(Data listing)

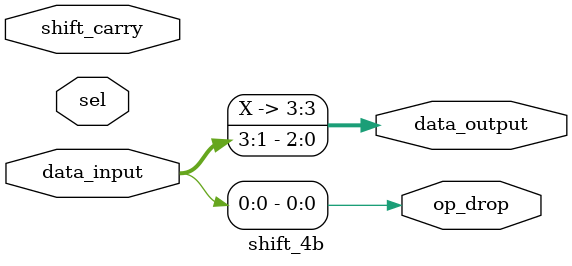
<source format=sv>
`timescale 1ns / 1ps

module shift_4b(
    input [3:0]data_input,
    input shift_carry,
    input sel,
    output reg op_drop,
    output reg [3:0] data_output
);
reg p;

always@(*)
begin
p <= sel ? shift_carry:(data_input[3]?1'b1:1'b0);
data_output <= {p, data_input[3:1]};
op_drop <= data_input[0];
end        
 endmodule
</source>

(End Data listing)

» Your goal:
Although the records above contain pictures, your copy should give only their text, exactly as written.

» Exercise output:
<source format=sv>
`timescale 1ns / 1ps

module shift_4b(
    input [3:0]data_input,
    input shift_carry,
    input sel,
    output reg op_drop,
    output reg [3:0] data_output
);
reg p;

always@(*)
begin
p <= sel ? shift_carry:(data_input[3]?1'b1:1'b0);
data_output <= {p, data_input[3:1]};
op_drop <= data_input[0];
end        
 endmodule
</source>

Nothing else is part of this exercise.